Output is JSON on a single line, written to stdout. The 12-factor reason is real: the app should not know or care where logs end up; a runtime, sidecar, or platform ships them.

Two log levels (info for canonical events, error for things that need paging) are almost always enough. Debug/trace/warn/notice/critical proliferate without adding query power. If you find yourself wanting a debug log, add the data as a field on the wide event instead — it's queryable and survives beyond the current terminal session.

7. Emit once; do not log-and-raise

An exception should produce exactly one log event: the canonical event for that request, with error.class and error.message populated. log.error(e); raise produces two events for one failure and doubles the stack in your aggregator. Let the boundary (middleware) record the error once.

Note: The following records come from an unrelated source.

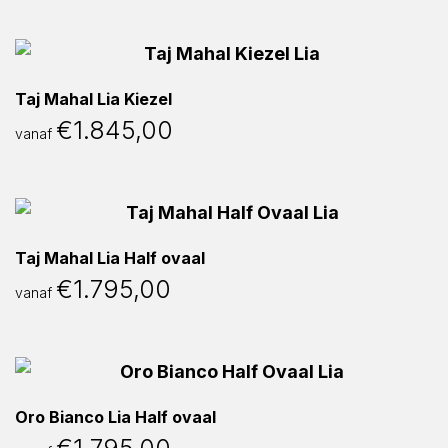
Taj Mahal Lia Kiezel
€
1.845,00
vanaf
Taj Mahal Lia Half ovaal
€
1.795,00
vanaf
Oro Bianco Lia Half ovaal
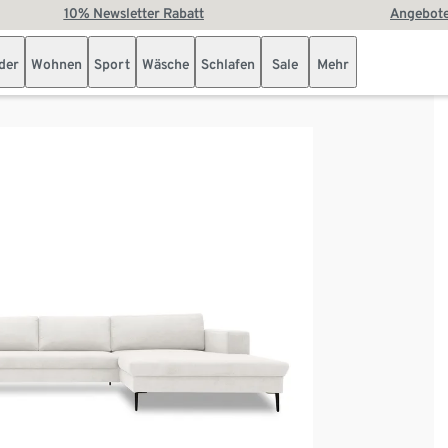
10% Newsletter Rabatt
Angebote
der
Wohnen
Sport
Wäsche
Schlafen
Sale
Mehr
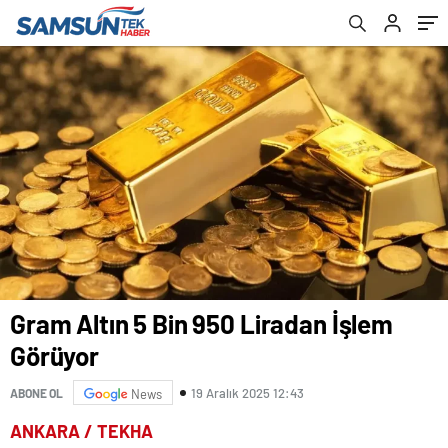
Gram Altın 5 Bin 950 Liradan İşlem
Görüyor
19 Aralık 2025 12:43
ABONE OL
News
ANKARA / TEKHA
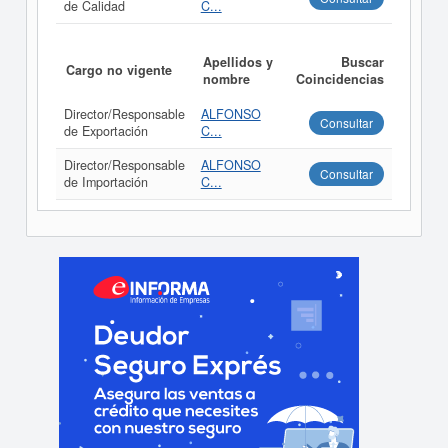
de Calidad
C...
Apellidos y
Buscar
Cargo no vigente
nombre
Coincidencias
Director/Responsable
ALFONSO
Consultar
de Exportación
C...
Director/Responsable
ALFONSO
Consultar
de Importación
C...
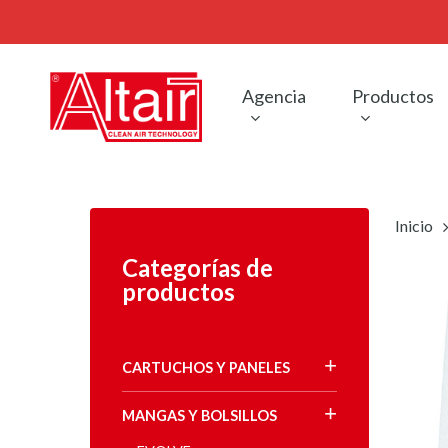
Skip
to
main
content
Agencia
Productos
Inicio
Categorías de
productos
CARTUCHOS Y PANELES
MANGAS Y BOLSILLOS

Anti-patterns worth rejecting on sight

Anti-pattern	Why it breaks	Fix
Interpolating fields into the log message string	Buries data in an opaque string. Cannot filter or aggregate by those fields.	Pass fields as structured kwargs/properties on a structured event.
Scattered per-step logs with no canonical event	6 lines of noise per request; cannot answer "which user, what outcome" in one row.	Build one event object, emit in `finally`.
`print(...)` / `console.log("DEBUG: ...")` left in prod	No level, no structure, no context, no destination control.	A configured logger, or remove.
Low-cardinality-only logging (`level`, `status`, `route`)	You cannot debug a specific user.	Always include `user_id`/`tenant_id`/`trace_id`.
Logging the raw path `/users/123/orders/456`	Every URL is unique; cannot group.	Log the route template (`/users/:id/orders/:id`) and the raw path as separate fields.
New logger instance per file	Inconsistent formatting, missing global context.	One logger configured at startup, imported everywhere.
Random-sample all requests at 1%	Drops 99% of your errors.	Tail sampling — keep errors, slow requests, VIPs, flag-enabled requests. See `references/sampling.md`.
Logging full request/response bodies	Secrets, PII, cost.	Redaction processor + allowlist + size cap.
Treating structured JSON as sufficient	Five JSON fields is not a wide event.	Aim for 20+ fields with all four context categories.